Copy out all the entries word for word.

Input records Block Start

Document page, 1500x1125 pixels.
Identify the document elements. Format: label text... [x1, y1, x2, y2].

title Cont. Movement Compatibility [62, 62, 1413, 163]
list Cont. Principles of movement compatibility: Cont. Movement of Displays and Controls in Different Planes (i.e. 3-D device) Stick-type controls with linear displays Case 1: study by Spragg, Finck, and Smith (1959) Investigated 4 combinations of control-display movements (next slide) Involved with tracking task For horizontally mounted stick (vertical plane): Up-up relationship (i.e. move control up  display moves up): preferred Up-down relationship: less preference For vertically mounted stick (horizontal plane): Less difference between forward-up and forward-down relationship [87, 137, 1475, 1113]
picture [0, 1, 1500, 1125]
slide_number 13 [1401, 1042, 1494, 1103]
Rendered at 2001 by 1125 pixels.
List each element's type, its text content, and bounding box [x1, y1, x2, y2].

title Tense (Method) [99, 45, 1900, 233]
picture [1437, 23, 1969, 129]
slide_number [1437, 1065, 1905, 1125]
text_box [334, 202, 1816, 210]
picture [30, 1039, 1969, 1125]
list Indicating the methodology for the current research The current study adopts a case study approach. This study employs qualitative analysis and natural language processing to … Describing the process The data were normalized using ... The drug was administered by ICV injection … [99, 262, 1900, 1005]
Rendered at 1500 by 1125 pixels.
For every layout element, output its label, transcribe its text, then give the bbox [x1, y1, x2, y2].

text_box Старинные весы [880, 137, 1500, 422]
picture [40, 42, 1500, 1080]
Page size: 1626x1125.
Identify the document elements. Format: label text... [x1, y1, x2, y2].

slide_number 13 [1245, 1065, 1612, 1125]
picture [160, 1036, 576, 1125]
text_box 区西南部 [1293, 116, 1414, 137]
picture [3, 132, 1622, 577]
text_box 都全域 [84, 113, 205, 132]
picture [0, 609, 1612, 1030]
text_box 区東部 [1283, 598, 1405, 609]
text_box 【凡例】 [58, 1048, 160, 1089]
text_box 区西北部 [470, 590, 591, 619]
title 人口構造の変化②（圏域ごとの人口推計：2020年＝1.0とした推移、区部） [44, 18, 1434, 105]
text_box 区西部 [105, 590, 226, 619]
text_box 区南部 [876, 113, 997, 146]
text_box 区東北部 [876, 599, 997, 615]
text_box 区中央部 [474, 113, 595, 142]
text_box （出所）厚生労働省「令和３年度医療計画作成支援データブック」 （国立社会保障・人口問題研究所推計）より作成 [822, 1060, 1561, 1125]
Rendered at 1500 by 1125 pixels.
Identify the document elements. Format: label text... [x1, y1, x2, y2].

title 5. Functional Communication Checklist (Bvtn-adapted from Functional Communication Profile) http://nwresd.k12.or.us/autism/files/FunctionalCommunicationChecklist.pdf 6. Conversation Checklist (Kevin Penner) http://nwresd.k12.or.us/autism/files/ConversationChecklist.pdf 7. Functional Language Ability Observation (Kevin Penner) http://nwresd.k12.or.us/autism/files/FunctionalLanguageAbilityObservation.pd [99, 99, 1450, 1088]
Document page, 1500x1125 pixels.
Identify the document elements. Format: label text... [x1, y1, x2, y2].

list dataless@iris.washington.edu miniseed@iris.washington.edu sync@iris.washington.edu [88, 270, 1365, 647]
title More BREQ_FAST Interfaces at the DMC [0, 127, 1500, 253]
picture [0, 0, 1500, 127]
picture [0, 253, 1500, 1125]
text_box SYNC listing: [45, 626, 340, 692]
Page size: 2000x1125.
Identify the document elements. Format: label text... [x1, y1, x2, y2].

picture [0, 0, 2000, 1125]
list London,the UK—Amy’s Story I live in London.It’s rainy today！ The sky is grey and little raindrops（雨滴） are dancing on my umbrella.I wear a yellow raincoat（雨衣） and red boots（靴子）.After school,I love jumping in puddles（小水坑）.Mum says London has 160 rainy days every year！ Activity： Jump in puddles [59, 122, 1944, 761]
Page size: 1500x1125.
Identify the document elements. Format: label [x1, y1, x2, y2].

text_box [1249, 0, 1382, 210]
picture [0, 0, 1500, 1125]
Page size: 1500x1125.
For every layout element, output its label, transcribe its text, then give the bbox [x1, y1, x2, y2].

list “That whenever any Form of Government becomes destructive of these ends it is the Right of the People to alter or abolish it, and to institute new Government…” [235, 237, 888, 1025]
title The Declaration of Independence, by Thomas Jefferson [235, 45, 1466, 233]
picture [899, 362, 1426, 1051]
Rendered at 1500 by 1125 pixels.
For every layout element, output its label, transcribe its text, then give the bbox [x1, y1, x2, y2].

Input records Block End

- [Result]:
Document page, 1500x1125 pixels.
Identify the document elements. Format: label text... [x1, y1, x2, y2].

title Cont. Movement Compatibility [62, 62, 1413, 163]
list Cont. Principles of movement compatibility: Cont. Movement of Displays and Controls in Different Planes (i.e. 3-D device) Stick-type controls with linear displays Case 1: study by Spragg, Finck, and Smith (1959) Investigated 4 combinations of control-display movements (next slide) Involved with tracking task For horizontally mounted stick (vertical plane): Up-up relationship (i.e. move control up  display moves up): preferred Up-down relationship: less preference For vertically mounted stick (horizontal plane): Less difference between forward-up and forward-down relationship [87, 137, 1475, 1113]
picture [0, 1, 1500, 1125]
slide_number 13 [1401, 1042, 1494, 1103]
Rendered at 2001 by 1125 pixels.
List each element's type, its text content, and bounding box [x1, y1, x2, y2].

title Tense (Method) [99, 45, 1900, 233]
picture [1437, 23, 1969, 129]
slide_number [1437, 1065, 1905, 1125]
text_box [334, 202, 1816, 210]
picture [30, 1039, 1969, 1125]
list Indicating the methodology for the current research The current study adopts a case study approach. This study employs qualitative analysis and natural language processing to … Describing the process The data were normalized using ... The drug was administered by ICV injection … [99, 262, 1900, 1005]
Rendered at 1500 by 1125 pixels.
For every layout element, output its label, transcribe its text, then give the bbox [x1, y1, x2, y2].

text_box Старинные весы [880, 137, 1500, 422]
picture [40, 42, 1500, 1080]
Page size: 1626x1125.
Identify the document elements. Format: label text... [x1, y1, x2, y2].

slide_number 13 [1245, 1065, 1612, 1125]
picture [160, 1036, 576, 1125]
text_box 区西南部 [1293, 116, 1414, 137]
picture [3, 132, 1622, 577]
text_box 都全域 [84, 113, 205, 132]
picture [0, 609, 1612, 1030]
text_box 区東部 [1283, 598, 1405, 609]
text_box 【凡例】 [58, 1048, 160, 1089]
text_box 区西北部 [470, 590, 591, 619]
title 人口構造の変化②（圏域ごとの人口推計：2020年＝1.0とした推移、区部） [44, 18, 1434, 105]
text_box 区西部 [105, 590, 226, 619]
text_box 区南部 [876, 113, 997, 146]
text_box 区東北部 [876, 599, 997, 615]
text_box 区中央部 [474, 113, 595, 142]
text_box （出所）厚生労働省「令和３年度医療計画作成支援データブック」 （国立社会保障・人口問題研究所推計）より作成 [822, 1060, 1561, 1125]
Rendered at 1500 by 1125 pixels.
Identify the document elements. Format: label text... [x1, y1, x2, y2].

title 5. Functional Communication Checklist (Bvtn-adapted from Functional Communication Profile) http://nwresd.k12.or.us/autism/files/FunctionalCommunicationChecklist.pdf 6. Conversation Checklist (Kevin Penner) http://nwresd.k12.or.us/autism/files/ConversationChecklist.pdf 7. Functional Language Ability Observation (Kevin Penner) http://nwresd.k12.or.us/autism/files/FunctionalLanguageAbilityObservation.pd [99, 99, 1450, 1088]
Document page, 1500x1125 pixels.
Identify the document elements. Format: label text... [x1, y1, x2, y2].

list dataless@iris.washington.edu miniseed@iris.washington.edu sync@iris.washington.edu [88, 270, 1365, 647]
title More BREQ_FAST Interfaces at the DMC [0, 127, 1500, 253]
picture [0, 0, 1500, 127]
picture [0, 253, 1500, 1125]
text_box SYNC listing: [45, 626, 340, 692]
Page size: 2000x1125.
Identify the document elements. Format: label text... [x1, y1, x2, y2].

picture [0, 0, 2000, 1125]
list London,the UK—Amy’s Story I live in London.It’s rainy today！ The sky is grey and little raindrops（雨滴） are dancing on my umbrella.I wear a yellow raincoat（雨衣） and red boots（靴子）.After school,I love jumping in puddles（小水坑）.Mum says London has 160 rainy days every year！ Activity： Jump in puddles [59, 122, 1944, 761]
Page size: 1500x1125.
Identify the document elements. Format: label [x1, y1, x2, y2].

text_box [1249, 0, 1382, 210]
picture [0, 0, 1500, 1125]
Page size: 1500x1125.
For every layout element, output its label, transcribe its text, then give the bbox [x1, y1, x2, y2].

list “That whenever any Form of Government becomes destructive of these ends it is the Right of the People to alter or abolish it, and to institute new Government…” [235, 237, 888, 1025]
title The Declaration of Independence, by Thomas Jefferson [235, 45, 1466, 233]
picture [899, 362, 1426, 1051]
Rendered at 1500 by 1125 pixels.
For every layout element, output its label, transcribe its text, then give the bbox [x1, y1, x2, y2].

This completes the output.